6 thoughts on “SAP HANA versus Microsoft Business Intelligence and xVelocity, take two…

  1. I agree that just like many products out there, SAP HANA is marketed as the best thing since sliced bread and that a lot of claims from SAP are easily proven false, like you just did.

    However, one thing that I will dispute is that xVelocity is functionally the same as SAP HANA columnar features. xVelocity only works on read-only tables, whereas SAP HANA manages full ACID in real-time. I’m not a MSoft BI guy, so I can’t claim that a real-time data mart is impossible to implement on the MS stack, but xVelocity definitely can’t support that.

    The thing is that “really” real-time data marts are a requirement for a tiny percentage of actual business applications, so SAP HANA really fills a niche, rather than being a product that will sweep away the likes of SQL Server and Oracle… Unless the pricing is dropped dramatically.

    Also, I have other gripes about SAP HANA. Their programming environment is very poor at the moment (e.g. you can’t even create your own SQL function), and their claims that you don’t need to manually create materialized views and indexes speed up development time will easily be outweighed by other development quirks.

    By the way, I’m extremely keen to find some performance benchmarks and real-life experiences of OLTP on SAP HANA. So far I found plenty on OLAP and nothing on OLTP, so I’m still fairly skeptical in terms of all the claims that ERPs will be ported and running on HANA hunky dory.

  2. Re: HANA allows to “create applications that run business logic in the in-memory engine rather than moving huge amounts of data from the DB layer to the App layer, which is also unique”

    Actually what SAP means is that you can run stored procedures in HANA. They seem to think this is new, and have developed their own procedural SQL standard (called SQL Script) rather than the ANSI one.

    Where this gets sneaky is that SAP is rewriting Suite to use stored procedures, which is a massive speed gain, but they will only do this for HANA, not Oracle, DB2 or SQL Server.

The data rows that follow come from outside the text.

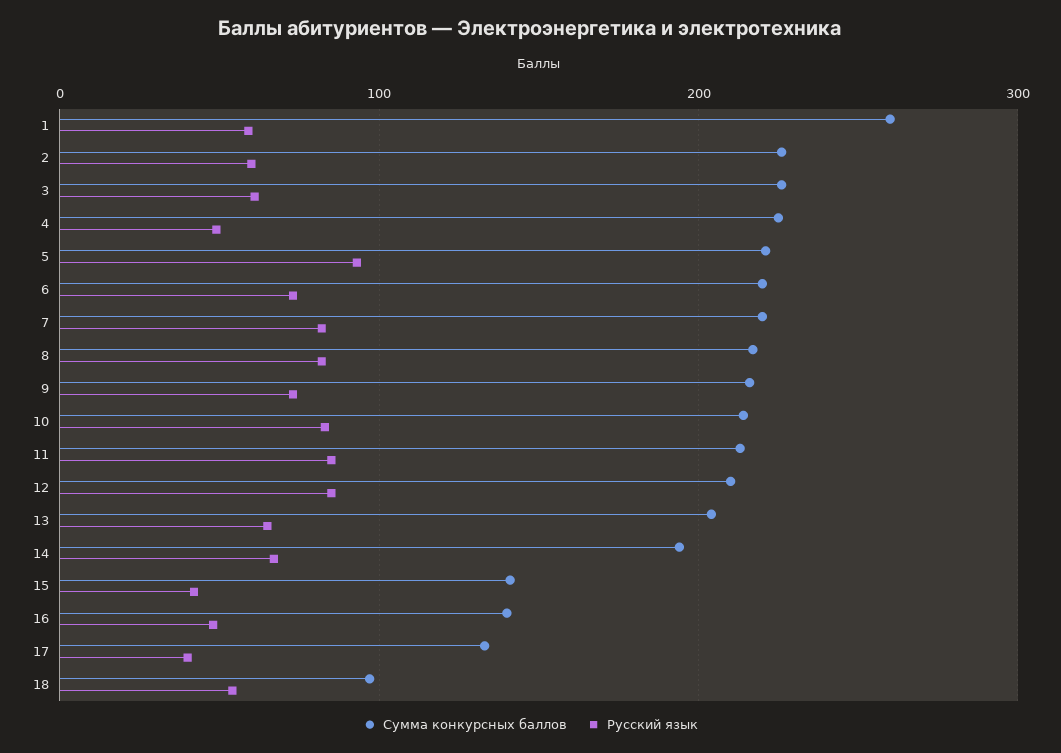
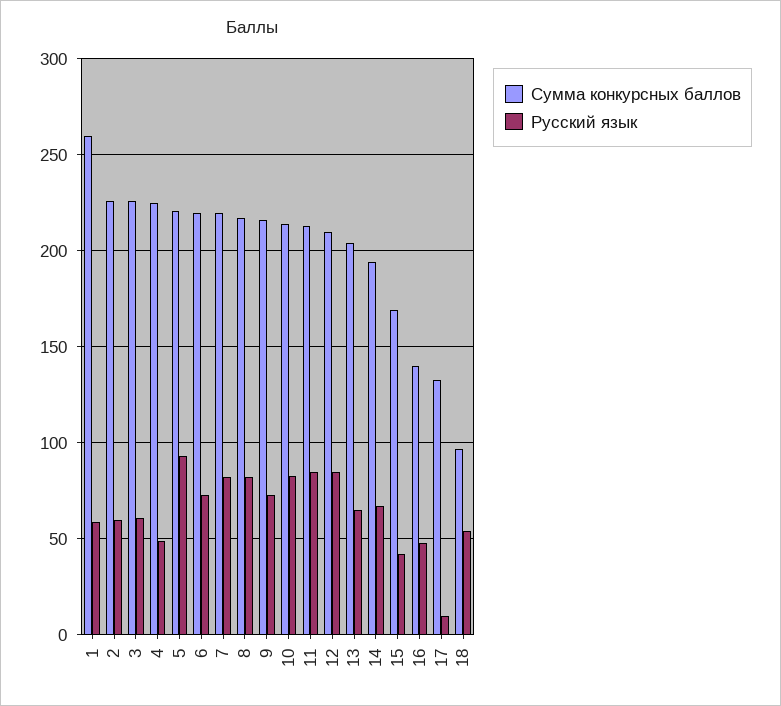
  {
    "Сумма конкурсных баллов": {
      "1": 260,
      "2": 225,
      "3": 225,
      "4": 225,
      "5": 220,
      "6": 220,
      "7": 220,
      "8": 215,
      "9": 215,
      "10": 215,
      "11": 215,
      "12": 210,
      "13": 205,
      "14": 195,
-     "15": 140,
+     "15": 170,
      "16": 140,
      "17": 135,
      "18": 95
    },
    "Русский язык": {
      "1": 60,
      "2": 60,
      "3": 60,
      "4": 50,
      "5": 95,
      "6": 75,
      "7": 80,
      "8": 80,
      "9": 75,
      "10": 85,
      "11": 85,
      "12": 85,
      "13": 65,
      "14": 65,
      "15": 40,
      "16": 50,
-     "17": 40,
+     "17": 10,
      "18": 55
    }
  }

This gives a massive advantage to HANA that outweighs the inherent inefficiencies of column store for OLTP.

  3. I am just working on a project of migration from Microsoft SSAS to HANA Views. And this blogs express exactly what i’m feeling. HANA Views are far from doing what Microsoft SSAS does. Thanks very much, very useful.

    1. This is true if you don’t know how to implement HANA views. HANA views are more close to write a query (without coding) than building elegant SSAS models.
      But at the end if you learn how to build it, you’ll have one powerful model with virtually no limitation and you’ll not need to schedule any fancy background tasks to refresh your data.
      I experienced two DWH implementations both with Terabyte of data, and both with huge investments. But at the end of story on MS stack most all the data updated in hours nightly, and every time you need to fix or enhance the model it’s a pain. HANA is in real-time 24/7, and no issue in processing billion of record in seconds, and changes are much much simpler.